There is ungodly profit potential in medical "science", and research physicians and similar types will do almost anything to make a buck, or many hundreds of thousands of bucks, from big pharmaceutical companies and so forth. My perspective comes from years in the medical industry.
To paraphrase James Carville, it's amazing what happens when you drag a $100 bill through a research hospital. These folks will make stuff up for money. Some of them deal in half truths -- they'll play clever games with the truth to support things that they know to be nonsense. Others just make stuff up out of whole cloth.
Some people in the field are good -- but there are many others for who you'd be well advised to count your fingers after shaking their hand to make sure they gave 'em all back.
--
There's no conspiracy, they just want you to think there's one.
I am not a scientist, I am just a humble student (or rather ex-student, I graduated this year). When I wrote my project report I was asked by my supervisor to get in references to papers X, Y and Z. So I ended up putting in a few fairly meaningless or irrelevant sentences just to cite the correct paper. Of course here the aim is to get marks, not to get kudos or whatever else real researchers write for, so it's not really a problem.
-- Ed Avis ed@membled.com
...that tolerates sloppy writing and even outright fraud in science, and it's not new.
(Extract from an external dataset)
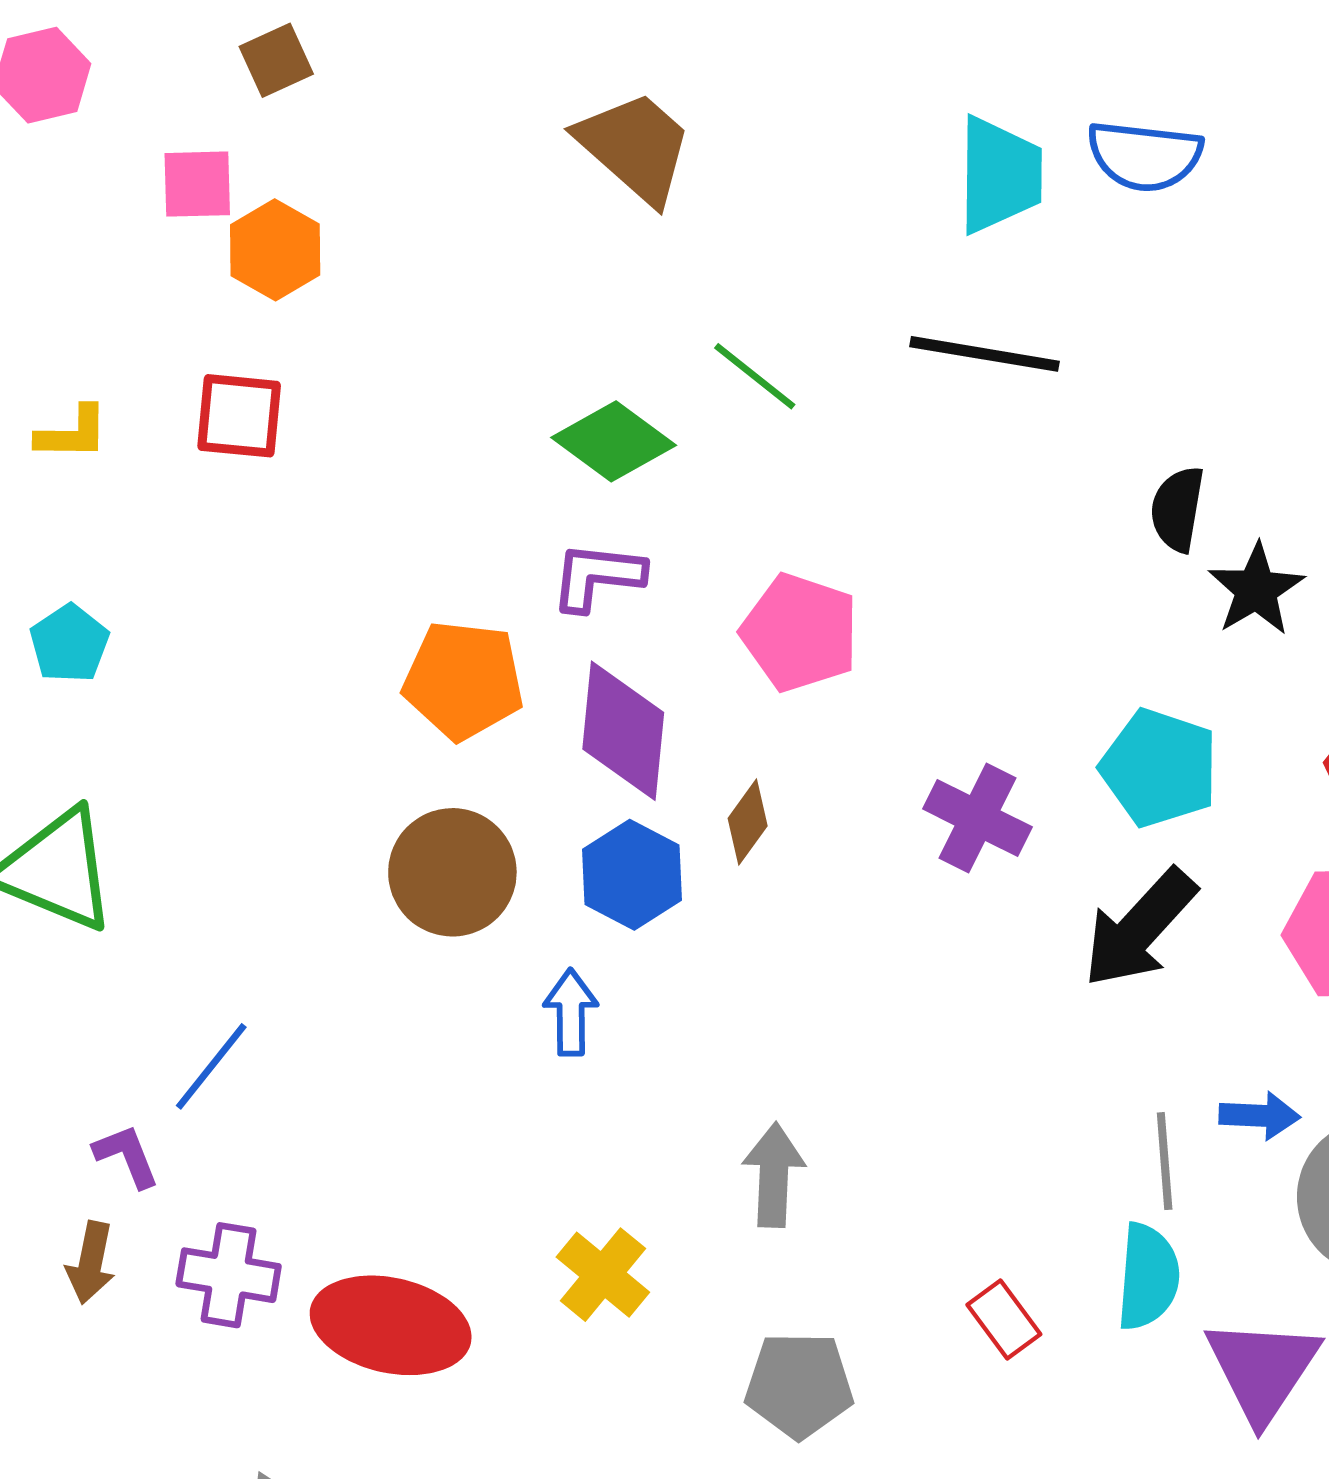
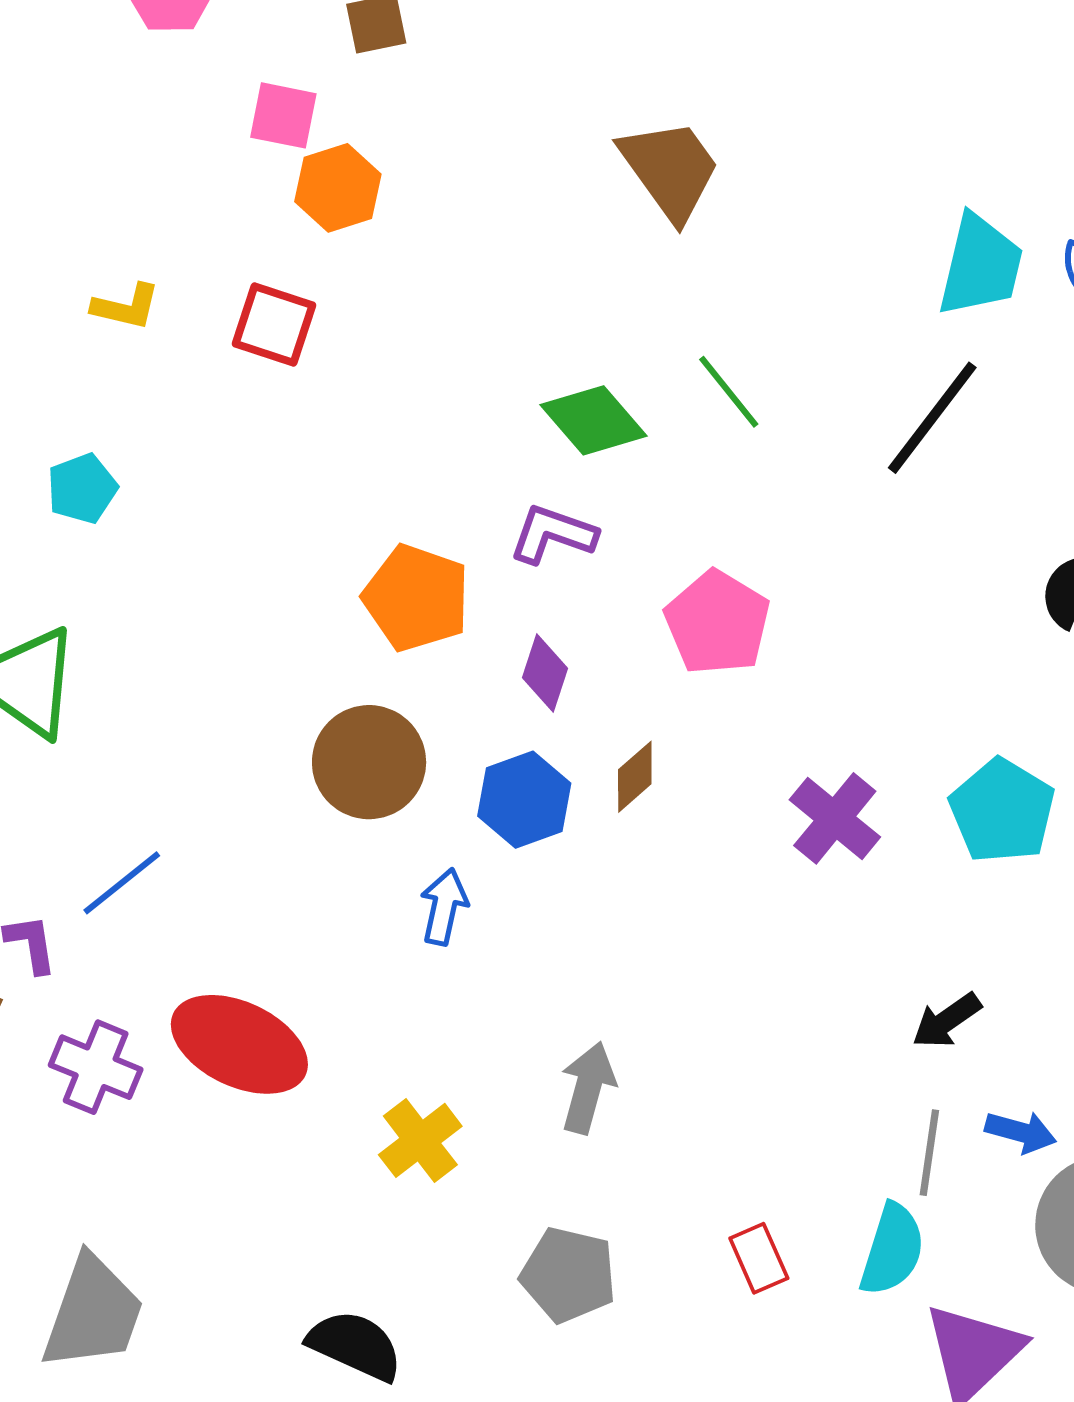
black line: (985, 354) -> (932, 418), turned -75
purple diamond: (623, 731) -> (545, 673), size x0.6
black arrow: (1140, 928) -> (947, 1021), moved, size x0.6
red ellipse: (391, 1325) -> (239, 1044), moved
In the 1960's, I was informed that a biology prof at a California state university was telling his undergrad classes that a female gorilla had been articifically inseminated with human semen and had subsequently given birth to a live baby--half ape, half human. I was astounded that anyone would perpetrate such a hoax, and eventually not only had an interview with the hoaxer, but corresponded with many biologists, zoologists and institutes in an effort to prove that his (shifting) sources were sheer inventions.
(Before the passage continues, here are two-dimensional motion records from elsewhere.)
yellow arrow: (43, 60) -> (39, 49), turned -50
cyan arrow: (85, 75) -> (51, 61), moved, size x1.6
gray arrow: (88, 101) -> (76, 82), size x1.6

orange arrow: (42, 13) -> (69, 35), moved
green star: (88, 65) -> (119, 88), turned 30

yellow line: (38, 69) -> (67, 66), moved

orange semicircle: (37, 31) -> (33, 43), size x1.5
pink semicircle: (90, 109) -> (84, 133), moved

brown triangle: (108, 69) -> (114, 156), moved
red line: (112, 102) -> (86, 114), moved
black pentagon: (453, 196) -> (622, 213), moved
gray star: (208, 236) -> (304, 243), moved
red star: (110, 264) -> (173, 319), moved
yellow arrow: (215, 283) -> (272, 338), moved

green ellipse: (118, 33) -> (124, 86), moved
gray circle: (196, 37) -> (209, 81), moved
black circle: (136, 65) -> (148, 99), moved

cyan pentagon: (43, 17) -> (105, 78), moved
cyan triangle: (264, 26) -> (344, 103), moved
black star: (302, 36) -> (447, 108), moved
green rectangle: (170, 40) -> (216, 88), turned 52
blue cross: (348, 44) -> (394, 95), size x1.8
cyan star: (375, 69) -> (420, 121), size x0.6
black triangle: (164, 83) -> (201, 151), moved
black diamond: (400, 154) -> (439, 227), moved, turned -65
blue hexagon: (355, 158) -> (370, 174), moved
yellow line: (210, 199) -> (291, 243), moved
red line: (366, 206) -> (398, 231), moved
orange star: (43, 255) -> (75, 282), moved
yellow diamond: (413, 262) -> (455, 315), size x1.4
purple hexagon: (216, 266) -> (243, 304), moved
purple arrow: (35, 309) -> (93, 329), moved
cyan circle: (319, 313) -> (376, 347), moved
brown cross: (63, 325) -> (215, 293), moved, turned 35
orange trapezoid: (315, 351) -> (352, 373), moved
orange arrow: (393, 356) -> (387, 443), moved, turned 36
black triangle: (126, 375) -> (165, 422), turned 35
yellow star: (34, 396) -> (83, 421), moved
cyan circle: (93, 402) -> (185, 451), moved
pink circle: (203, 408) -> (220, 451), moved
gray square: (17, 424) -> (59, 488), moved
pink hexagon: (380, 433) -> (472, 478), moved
My point: as I tried to bring up the issue of academic ethics and scientific responsibility, I was shocked to discover that no one wanted to deal with this hoax. The prof stuck to his story, and his colleagues avoided comment and involvement. In fact I was warned to shut up and stop making waves. The scientific community was upset with ME.
There is no happy ending to this story of hoax and lies and disgraceful cover-up. The scientific community is, IMHO, unwilling to police itself adequately; it is sloppy, lacking in stringent ethical guidelines, and lethargic. That's a generalization that doubtless has exceptions.
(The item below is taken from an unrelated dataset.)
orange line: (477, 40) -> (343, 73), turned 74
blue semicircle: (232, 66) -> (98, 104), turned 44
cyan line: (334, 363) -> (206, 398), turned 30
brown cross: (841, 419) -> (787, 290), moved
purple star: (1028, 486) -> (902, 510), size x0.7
I was able to establish that the hoax was not a teaching technique. The lies seemed to have been part of an effort by the prof to discredit political figures: he evidently wanted to show that because of the nature of the "research," creationists had used political pressure to cut funding for the program.
The hoaxer has a Ph. D. from the University of Southern California, which means...nothing. Back in the 1960's, I thought that an advanced degree was not only an academic accomplishment, but also a kind of certification as to the ethics of a researcher. How naive I was.
So this story about sloppy writing comes as no surprise at all. I believe that if more research were done into the ethics of researchers, a lot of nasty things would be exposed. Scientists are not demi-gods--some are rascals, and many of those who are not have a distressing tendency to tolerate sloppy research and even blatant hoaxes.
I'm not surprised many scientists don't read all the papers they've cited. To be published in a reputable peer review journal, you have to cite other literature. And you have to cite lots of other literature. It's almost like back in high school when the English teacher says, "You must have ten sources." So the scientists do a quick search for vaguely relevant material, and judging by the abstract alone, choose whether to add it in to their cited sources list. That's just the way things are: some journals are hard to come by, and to get some articles you have you pay $20 online per 24 hour period. Now the abstracts are always free. Frankly, I don't blame the scientists. It just reinforces the importance of the abstract. As long as such an emphasis is placed on citing, I think a large emphasis should be placed on abstracts as well.